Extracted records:
== == ==

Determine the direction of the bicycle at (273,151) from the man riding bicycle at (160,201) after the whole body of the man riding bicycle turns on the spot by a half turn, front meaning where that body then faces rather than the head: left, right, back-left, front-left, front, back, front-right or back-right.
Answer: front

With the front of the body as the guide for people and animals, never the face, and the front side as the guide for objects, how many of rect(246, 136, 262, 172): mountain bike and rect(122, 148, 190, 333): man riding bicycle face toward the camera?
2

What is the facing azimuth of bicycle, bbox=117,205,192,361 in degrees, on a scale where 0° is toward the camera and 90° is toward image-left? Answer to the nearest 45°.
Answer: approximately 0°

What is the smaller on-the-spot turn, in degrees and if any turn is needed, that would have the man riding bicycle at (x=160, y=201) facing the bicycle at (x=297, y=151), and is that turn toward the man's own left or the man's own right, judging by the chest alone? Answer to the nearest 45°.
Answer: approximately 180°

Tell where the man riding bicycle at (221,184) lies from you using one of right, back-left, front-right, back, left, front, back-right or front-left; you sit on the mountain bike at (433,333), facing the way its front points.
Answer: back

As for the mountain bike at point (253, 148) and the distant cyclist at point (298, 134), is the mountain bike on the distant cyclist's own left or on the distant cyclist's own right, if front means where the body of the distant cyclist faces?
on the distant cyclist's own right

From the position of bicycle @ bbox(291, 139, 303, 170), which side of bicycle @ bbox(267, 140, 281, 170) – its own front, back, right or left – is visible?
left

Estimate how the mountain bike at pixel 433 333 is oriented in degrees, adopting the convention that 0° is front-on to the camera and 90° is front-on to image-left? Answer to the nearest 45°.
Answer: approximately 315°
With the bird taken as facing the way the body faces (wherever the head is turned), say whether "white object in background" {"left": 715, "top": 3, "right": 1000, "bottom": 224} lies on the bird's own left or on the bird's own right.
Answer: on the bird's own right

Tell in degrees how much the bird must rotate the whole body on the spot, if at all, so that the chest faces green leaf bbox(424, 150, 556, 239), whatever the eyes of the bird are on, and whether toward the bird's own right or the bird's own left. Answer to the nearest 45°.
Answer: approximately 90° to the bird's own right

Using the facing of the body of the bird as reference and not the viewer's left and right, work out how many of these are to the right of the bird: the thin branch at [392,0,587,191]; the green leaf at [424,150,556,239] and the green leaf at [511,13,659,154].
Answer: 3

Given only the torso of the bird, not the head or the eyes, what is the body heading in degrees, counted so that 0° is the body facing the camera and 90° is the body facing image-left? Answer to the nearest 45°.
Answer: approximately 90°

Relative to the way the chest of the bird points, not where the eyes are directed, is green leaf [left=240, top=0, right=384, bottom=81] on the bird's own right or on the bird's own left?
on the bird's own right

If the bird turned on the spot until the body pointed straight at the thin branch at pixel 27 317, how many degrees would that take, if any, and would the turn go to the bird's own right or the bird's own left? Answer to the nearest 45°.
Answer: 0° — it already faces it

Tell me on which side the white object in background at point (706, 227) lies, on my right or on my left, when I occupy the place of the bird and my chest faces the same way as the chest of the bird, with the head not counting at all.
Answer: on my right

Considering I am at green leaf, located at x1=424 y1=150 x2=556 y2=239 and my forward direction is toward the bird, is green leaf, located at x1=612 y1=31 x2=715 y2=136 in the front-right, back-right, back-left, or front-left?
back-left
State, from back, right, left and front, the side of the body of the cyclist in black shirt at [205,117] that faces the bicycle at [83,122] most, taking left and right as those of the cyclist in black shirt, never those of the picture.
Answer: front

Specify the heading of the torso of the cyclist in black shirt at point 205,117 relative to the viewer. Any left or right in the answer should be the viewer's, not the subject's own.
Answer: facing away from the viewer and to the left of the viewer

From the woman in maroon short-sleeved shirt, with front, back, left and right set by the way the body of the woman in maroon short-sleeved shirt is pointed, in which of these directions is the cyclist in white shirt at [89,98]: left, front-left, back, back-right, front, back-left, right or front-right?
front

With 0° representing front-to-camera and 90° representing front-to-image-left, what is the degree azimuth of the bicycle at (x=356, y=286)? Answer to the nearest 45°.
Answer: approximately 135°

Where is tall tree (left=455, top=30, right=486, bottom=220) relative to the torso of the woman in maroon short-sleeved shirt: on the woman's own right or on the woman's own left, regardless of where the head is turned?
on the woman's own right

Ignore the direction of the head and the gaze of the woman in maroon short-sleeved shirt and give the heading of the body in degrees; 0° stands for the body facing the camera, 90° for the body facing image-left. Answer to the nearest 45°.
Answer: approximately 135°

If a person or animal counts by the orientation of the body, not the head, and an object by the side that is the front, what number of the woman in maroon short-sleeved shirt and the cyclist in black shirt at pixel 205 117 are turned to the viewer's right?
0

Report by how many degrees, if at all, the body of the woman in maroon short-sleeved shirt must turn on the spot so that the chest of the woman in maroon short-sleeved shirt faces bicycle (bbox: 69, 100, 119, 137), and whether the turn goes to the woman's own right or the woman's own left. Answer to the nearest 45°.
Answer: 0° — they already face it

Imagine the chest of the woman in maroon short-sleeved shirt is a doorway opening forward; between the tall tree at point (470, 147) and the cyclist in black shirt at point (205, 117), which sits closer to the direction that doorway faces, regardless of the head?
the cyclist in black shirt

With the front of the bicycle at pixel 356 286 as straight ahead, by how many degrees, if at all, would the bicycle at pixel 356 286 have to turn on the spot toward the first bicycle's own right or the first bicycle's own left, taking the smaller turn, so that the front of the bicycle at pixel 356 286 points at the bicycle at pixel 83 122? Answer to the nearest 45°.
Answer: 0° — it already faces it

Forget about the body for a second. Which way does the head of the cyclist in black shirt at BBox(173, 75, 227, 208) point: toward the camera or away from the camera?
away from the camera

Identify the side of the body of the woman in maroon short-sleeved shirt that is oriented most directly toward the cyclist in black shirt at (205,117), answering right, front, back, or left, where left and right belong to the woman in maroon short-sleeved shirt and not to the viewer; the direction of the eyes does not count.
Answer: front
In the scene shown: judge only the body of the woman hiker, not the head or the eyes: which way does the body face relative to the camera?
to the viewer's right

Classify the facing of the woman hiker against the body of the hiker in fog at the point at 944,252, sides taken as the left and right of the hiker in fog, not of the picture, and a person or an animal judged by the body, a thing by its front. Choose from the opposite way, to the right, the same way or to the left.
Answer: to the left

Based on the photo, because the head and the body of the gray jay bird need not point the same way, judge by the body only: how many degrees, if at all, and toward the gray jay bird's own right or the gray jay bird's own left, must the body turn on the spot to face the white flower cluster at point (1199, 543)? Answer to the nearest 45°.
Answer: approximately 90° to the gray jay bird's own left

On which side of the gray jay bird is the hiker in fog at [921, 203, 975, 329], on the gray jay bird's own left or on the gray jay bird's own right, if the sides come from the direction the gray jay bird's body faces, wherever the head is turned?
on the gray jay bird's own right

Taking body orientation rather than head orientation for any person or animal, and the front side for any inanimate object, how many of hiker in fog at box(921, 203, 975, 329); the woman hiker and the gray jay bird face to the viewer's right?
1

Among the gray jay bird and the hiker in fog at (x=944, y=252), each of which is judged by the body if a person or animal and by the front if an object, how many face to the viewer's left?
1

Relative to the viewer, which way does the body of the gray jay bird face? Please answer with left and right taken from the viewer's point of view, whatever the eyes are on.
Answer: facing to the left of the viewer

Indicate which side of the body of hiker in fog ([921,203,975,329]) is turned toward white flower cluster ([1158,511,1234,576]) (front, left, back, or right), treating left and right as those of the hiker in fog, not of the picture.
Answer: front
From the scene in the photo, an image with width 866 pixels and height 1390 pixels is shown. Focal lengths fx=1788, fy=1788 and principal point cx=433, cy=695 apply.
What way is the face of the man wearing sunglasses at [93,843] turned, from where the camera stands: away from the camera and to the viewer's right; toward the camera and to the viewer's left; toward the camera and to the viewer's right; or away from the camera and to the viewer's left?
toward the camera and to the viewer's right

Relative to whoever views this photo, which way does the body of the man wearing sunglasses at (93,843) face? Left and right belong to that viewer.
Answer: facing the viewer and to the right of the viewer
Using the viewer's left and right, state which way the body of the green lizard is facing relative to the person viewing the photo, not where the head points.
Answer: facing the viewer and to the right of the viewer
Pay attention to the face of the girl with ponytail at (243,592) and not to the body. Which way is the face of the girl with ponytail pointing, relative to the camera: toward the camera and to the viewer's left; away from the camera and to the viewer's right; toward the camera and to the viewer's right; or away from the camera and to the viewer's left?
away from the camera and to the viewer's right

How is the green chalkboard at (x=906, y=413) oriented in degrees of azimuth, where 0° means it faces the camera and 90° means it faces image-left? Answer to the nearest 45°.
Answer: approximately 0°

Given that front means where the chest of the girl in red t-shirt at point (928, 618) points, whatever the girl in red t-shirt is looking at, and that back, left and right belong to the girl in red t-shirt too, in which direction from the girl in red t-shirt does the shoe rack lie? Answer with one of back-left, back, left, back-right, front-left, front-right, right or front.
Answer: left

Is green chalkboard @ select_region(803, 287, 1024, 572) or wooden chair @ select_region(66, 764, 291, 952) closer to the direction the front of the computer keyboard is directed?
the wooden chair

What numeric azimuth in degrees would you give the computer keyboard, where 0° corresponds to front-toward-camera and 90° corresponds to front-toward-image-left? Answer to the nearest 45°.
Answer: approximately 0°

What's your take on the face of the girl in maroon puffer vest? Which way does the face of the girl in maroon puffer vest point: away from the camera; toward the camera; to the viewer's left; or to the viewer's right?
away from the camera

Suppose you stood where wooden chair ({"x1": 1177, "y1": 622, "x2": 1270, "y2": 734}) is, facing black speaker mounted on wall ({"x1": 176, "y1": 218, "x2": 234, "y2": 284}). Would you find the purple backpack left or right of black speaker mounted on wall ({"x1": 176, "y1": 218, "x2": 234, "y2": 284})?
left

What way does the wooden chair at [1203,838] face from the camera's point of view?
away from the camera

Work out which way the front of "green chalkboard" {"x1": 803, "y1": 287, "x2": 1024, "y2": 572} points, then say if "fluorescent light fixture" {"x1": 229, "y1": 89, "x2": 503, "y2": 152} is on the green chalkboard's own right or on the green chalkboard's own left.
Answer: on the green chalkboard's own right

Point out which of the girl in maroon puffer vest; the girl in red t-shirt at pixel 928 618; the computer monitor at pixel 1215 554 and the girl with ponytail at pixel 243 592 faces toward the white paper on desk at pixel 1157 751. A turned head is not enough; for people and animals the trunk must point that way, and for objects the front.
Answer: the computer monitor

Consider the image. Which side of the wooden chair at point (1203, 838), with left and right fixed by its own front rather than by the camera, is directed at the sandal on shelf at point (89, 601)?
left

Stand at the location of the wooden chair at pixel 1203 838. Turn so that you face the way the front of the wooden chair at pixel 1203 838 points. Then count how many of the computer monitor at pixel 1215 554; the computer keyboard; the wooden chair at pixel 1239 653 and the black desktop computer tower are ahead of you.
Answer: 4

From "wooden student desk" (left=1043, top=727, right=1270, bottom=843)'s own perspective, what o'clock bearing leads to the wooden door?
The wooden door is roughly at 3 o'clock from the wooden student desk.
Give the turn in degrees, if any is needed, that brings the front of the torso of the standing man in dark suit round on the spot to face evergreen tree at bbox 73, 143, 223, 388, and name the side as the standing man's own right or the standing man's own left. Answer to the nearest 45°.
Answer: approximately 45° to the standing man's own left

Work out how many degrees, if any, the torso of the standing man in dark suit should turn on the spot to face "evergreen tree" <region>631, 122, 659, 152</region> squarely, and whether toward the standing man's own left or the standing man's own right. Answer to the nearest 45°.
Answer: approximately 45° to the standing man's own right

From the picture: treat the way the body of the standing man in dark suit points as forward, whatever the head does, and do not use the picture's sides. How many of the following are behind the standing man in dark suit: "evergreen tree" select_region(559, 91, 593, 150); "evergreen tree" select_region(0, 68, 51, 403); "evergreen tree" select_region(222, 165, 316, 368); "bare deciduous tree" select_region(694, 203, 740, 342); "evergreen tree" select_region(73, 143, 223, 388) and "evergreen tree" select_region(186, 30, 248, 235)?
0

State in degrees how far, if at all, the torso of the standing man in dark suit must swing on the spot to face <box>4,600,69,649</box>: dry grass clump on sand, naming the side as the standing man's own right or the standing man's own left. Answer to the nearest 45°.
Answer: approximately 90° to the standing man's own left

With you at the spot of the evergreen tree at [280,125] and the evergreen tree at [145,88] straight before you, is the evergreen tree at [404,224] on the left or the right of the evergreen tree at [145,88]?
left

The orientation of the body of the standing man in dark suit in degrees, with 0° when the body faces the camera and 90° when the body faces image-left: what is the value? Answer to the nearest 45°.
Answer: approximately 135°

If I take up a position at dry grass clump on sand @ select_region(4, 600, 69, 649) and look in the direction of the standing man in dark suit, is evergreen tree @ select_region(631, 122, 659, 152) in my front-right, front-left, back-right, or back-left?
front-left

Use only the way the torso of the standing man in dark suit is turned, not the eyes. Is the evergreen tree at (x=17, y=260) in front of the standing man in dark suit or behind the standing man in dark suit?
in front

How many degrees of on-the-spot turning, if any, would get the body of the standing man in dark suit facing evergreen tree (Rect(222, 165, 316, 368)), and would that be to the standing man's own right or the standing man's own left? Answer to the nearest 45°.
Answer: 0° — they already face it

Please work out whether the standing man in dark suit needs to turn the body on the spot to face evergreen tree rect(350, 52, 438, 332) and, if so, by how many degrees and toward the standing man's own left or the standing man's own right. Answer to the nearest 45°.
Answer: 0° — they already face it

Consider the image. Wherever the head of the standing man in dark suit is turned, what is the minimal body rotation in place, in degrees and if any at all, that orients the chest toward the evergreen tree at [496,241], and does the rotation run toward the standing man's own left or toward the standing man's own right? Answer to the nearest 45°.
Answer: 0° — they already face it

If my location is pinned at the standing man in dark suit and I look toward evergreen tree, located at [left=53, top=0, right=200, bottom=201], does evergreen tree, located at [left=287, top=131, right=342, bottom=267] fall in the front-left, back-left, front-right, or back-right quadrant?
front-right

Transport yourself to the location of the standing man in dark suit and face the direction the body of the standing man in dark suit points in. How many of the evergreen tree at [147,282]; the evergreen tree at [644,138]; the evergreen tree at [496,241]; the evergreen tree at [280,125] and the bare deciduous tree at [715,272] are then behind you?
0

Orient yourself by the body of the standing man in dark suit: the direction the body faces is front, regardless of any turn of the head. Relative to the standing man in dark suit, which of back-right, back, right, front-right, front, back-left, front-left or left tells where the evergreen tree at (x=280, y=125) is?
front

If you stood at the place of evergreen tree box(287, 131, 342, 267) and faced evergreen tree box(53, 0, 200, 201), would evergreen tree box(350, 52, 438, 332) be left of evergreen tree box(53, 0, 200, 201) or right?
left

== == ==

> _YOUR INSTRUCTIONS_
Your task is to write out, exactly, the line that contains "If my location" and each line after it to the end of the data, with no other lines.

> _ANSWER BOX_
If my location is pinned at the standing man in dark suit and I look toward evergreen tree, located at [left=53, top=0, right=200, bottom=201], does evergreen tree, located at [left=287, top=131, right=342, bottom=267] fall in the front-left, back-left, front-right, or back-right quadrant?
front-right

Transport yourself to the location of the standing man in dark suit and face the direction the body of the standing man in dark suit points in. How many of the evergreen tree at [147,282]; the evergreen tree at [644,138]; the evergreen tree at [496,241]; the evergreen tree at [280,125] and the bare deciduous tree at [715,272] are then behind you?
0

Orient yourself by the body of the standing man in dark suit: the direction the body faces is front, regardless of any turn of the head. Relative to the standing man in dark suit, which of back-right, back, right, front-right, front, back-left, front-left or left tells where the evergreen tree at (x=280, y=125) is?
front

If you stood at the place of evergreen tree box(287, 131, 342, 267) and faced evergreen tree box(53, 0, 200, 201), would evergreen tree box(350, 52, 438, 332) be left of evergreen tree box(53, 0, 200, 201) or right?
left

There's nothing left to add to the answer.